Agent K’s first solo mission: stop an alien invasion by going deep undercover in a UNIX war zone. Armed only with her wits and laxtex super-suit, the High-heeled Heroine faces a global-scale army with nothing to lose.
This is a prequel to “The Null Device,” in which the mysterious Agent K had a relatively minor role until the end. She was nothing more than my desire to draw a latex bondaage scene at first. As the story developed, keeping her as just a damsel to be rescued seemed so wasteful. By then, however, there wasn’t any room to flesh out her character. And I didn’t know her yet. Until last year, Agent K was a bondage drawing looking for character.
Years later, I wrote the next Agent K story Enter…General Zaq!” This began as a comparison between modern and classic comics. That began as a film noir, but developed in an Agent K superheroine story. While its premise is a bit convoluted, it does enhance her character. She had to be clever, to figure out how to win when the first plans failed. Since the entire story’s a fight scene, her character is only defined by action and banter.
“Stop That Panzer Woman!” tries to address unanswered questions: If she’s such a bad-ass, how did she get captured in “The Null Device?” Did she tell her father, the Director, about her adventures? Where does she live? Why does she fight at all…especially in tights and 6-inch heels? While a lot of these questions are still unanswered, “Stop That Panzer Woman!” passes the Bechdel test in flying colors.
Influences on Agent K’s superheroine persona are from the Golden Age (Miss Fury, The Black Cat,) Silver Age (The Black Widow, Yvonne Craig’s Batgirl, Honey West, Emma Peel from The Avengers,) and modern Goth heroines (La Femme Nikita, Charlize Theron’s Aeon Flux, Trinity from The Matrix, Selene of Underworld.) Their common priority is proving their toughness and intelligence, while taunting and looking fantastic.

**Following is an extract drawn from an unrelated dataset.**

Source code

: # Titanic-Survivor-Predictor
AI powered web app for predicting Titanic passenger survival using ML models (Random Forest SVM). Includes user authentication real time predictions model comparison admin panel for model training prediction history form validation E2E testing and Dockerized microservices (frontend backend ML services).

Hopefully future stories will define her private and social personality. What does she think is funny? What’s her biggest nightmare, her worst fear, what drives her every word and action? I’m waiting for that “character writes herself” trope to kick in, but will probably have to discover the answers through a lot of writing and observation. Short of that, let’s hope this story is at least entertaining.
- Materials used for this story
- 12″ x 18″ live area on Strathmore 500 bristol paper
- Blick Black Cat india ink
- Short-handle round #2 sable brush
- Ruling pen (borders)
- Speedball nib #512 (straight lines, details)
- Speedball B6 and B5 1/2 (classic lettering)
- Ames Lettering Guide (4.0 even-spaced calibration)
- Adobe Photoshop (production)
That’s probably everthing you need to enjoy Stop That Panzer Woman! Thanks for sticking around and cheering me on.
— Dave M!, blogging from 1369 Coffee House, Inman Square.